The requestor's best friend has expressed interest in going out with them, however they are unsure.

Answered Submission

Hello,

I understand that this is likely very stressful for you. You have a lot going on right now, and I know that it is not an easy situation to be in. The question here is not whether or not you can deal with it, but rather how you should deal with it.

First things first. Do you like him? I understand that he is your best friend and you don't want to lose him, but you need to figure out where you stand. Once you decide whether you like him as more than a friend or not, it will become easier to make the bigger decisions.

Next, we need to talk about your doubts, especially the ones around his loyalty. He is your best friend, so you see him in a positive light. You've also seen the other side of the coin, even if from a safe distance. Because of this, you know that he has a bit of a bad track record when it comes to romantic ventures. Is this something you can look over and let go of?

A few key components of a healthy relationship (based on my experience) are communication, transparency, and trust. Communication is pretty self explanatory. The two parties in the relationship need to talk to each other, share their feelings, and voice their concerns. Transparency is basically a broader term for honesty. People have to be clear about where they stand and what's happening in their lives and the relationship as a whole. This means that one can't try to hide things from their partner and expect everything to be smooth sailing. These two components come together to build our third, and probably most important component, trust.

Without trust, there can't be a relationship. Try as you might, if you don't trust your partner, the relationship will inevitably collapse. So if you can't trust him to be loyal to you, I can tell you right now that it will not end well. It's also something of a self-fulfilling prophecy. If you go into a situation thinking you'll hate it, chances are you'll hate it, simply because your mind is searching for evidence to confirm your prediction. The same can be said for any kind of relationship. You have to go into it open-minded and willing to work out any issues that will arise.

One last thing we need to discuss is your apprehension about your inexperience. We all go into situations blind the first time. It's all about being able to learn and grow. Don't let fear block you from a potentially great thing.

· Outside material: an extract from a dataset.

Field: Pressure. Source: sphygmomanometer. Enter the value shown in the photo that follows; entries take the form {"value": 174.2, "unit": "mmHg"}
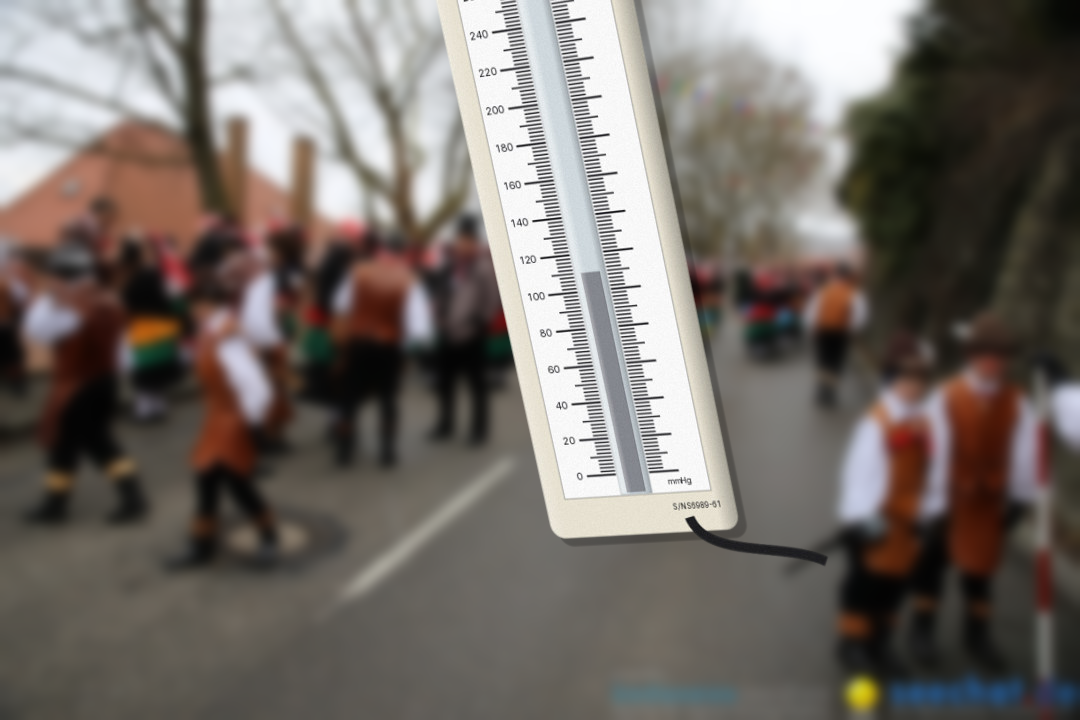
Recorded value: {"value": 110, "unit": "mmHg"}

If you have reasons to be wary, then take them into account, but you must figure out where this apprehension stems from.

I will say this. Going to separate universities can be trying. Long distance relationships are not for everyone. If you two can both handle it, then by all means try, but if that is just too much, then I would certainly take that into account when thinking this over.

In the end, the decision is up to you. I can't tell you, "Yes! You should totally date him!" or, "No, leave it where it is." I can only direct your thoughts and guide the decision-making process. I can tell you though, that if you feel that you can't trust him to be loyal, then the relationship is already doomed to fail. On the contrary, if you can let it go and trust him without taking his past grievances into it, then there may be a chance. Ultimately, this is your choice. Remember, there is no right or wrong answer here. What do you think the best route for you is, considering all these factors and where you are in life?